7

125 17 23
                                    

Güney daha bir kaç saat önce tertemiz yaptığı ıslak betonda bir sağa bir sola yürürken, içi de içine sığmıyordu. Kerem ve diğerleri sabah erken saatlerde çıkıp gittiği için düştüğü boşluk çok fazlaydı. Hem kızgındı hem de korkusu vardı. İnatçı sevgilisine gitmeden önce tekrar tekrar söylese de yanında gitmesine izin vermemişti.

Ama Turan hariç bütün erkekler şuan onun yanındaydı. Güney ise beklemekten nefret ediyordu. Onu zar zor yollayıp saatleri geçirmek içinse bir sürü iş yaptı. Önce binanın içinde en çok kullandıkları alanları süpürdü ve tozları aldı. Resmen bir ev hanımı gibi görünse de zaman geçirmek için başka yol da bulamamıştı.

Turanla bütün işleri yaparken, Seda koca göbeğiyle onlara yardım etmek istemiş ve ikisi de tekrar odasına yollamışlardı. Tüm işler bitince sırf zaman geçirmek için kuyudan su çekti. Bir sürü kovayı doldurup banyo için hazır hale getirdikten sonra sıra bahçeye gelmişti.

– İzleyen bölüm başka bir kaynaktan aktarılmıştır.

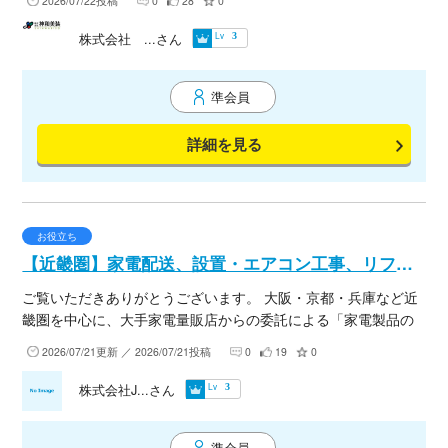
2026/07/22投稿
0
28
0
っております。 協力会社の方々、新規のお客様とご縁があれば
と思い登録致しました。 是非宜しくお願い致します
Lv
株式会社 ...さん
3
準会員
詳細を見る
お役立ち
【近畿圏】家電配送、設置・エアコン工事、リフォーム業の協力会社募集！
ご覧いただきありがとうございます。 大阪・京都・兵庫など近
畿圏を中心に、大手家電量販店からの委託による「家電製品の
配送・設置・エアコン設置・リフォーム工事」を行っている株
2026/07/21更新 ／ 2026/07/21投稿
0
19
0
式会社JTT関西の阿部と申します。 業務拡大およびスポット対
応に伴い、現場を一緒に手伝っていただける協力会社様（1人親
Lv
株式会社J...さん
3
方様・個人事業主様・小規模法人様）を募集しております。
【お仕事内容】 ・家電製品の配送・搬入・標準設置（TV・洗濯
準会員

Aslında düzenli olsa da uzamış bir kaç yabani otu toplayıp zombilere karşı savaş açmışlardı. Otları onlara fırlatıp kendi kendilerine eğlence yapmışlardı. Turan da kendisi de gayet mutlulardı ama zombiler onlara daha çok öfkelenince, tekrar içeri girmişlerdi.

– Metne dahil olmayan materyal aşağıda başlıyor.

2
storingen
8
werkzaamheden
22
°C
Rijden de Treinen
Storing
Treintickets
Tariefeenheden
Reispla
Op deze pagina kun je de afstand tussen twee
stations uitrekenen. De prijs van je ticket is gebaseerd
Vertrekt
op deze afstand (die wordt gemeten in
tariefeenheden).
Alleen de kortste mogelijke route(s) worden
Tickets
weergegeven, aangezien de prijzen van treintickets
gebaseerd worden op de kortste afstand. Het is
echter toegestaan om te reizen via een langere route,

Ama zaman bir türlü geçmiyordu. Sanki onun idanına saliseler bile dakika gibiydi. Salonda Namık amcayla sohbet girişimine başladığında, adamın 74 barış harekatı hikayesini dinledikçe göğsü daraldı. Aslında onu dinlemeyi hep çok severdi. Ama sevgilisi yokken iç karartıcı şeyler dinlemek hoş gelmemişti.

Onu rahat bırakıp bu defa yaşlıların yanına gitti. Narin teyze, zaten Güney tek bir kelime söylese gülüyordu. O kadın sayesinde bir nebze de olsa iyi hissetti. Ara ara dizlerine yatıp saçlarını okşamasına izin verdi, bazen de Ayten teyzeyle kavga etti. O kadını da sevmişti. Güney'i belki de kaybettiği oğlu yerine koyup cingir cingir çekişmişti. Kendisi de altta kalmadığı için kadını fazla kızdırmadan yanlarından uzaklaştı.

Şimdi ise sanki bir hapishanede gibi sürekli sağa sola giderken "Turan" Diye bağıran adama baktı.

"Noldu Namık amca?" Dedi Turan. Hepsi o adama saygı duyuyordu.

"Gel oğlum gel. Şu tesbihin boncukları döküldü. Gözüm görmüyor sen yapıver"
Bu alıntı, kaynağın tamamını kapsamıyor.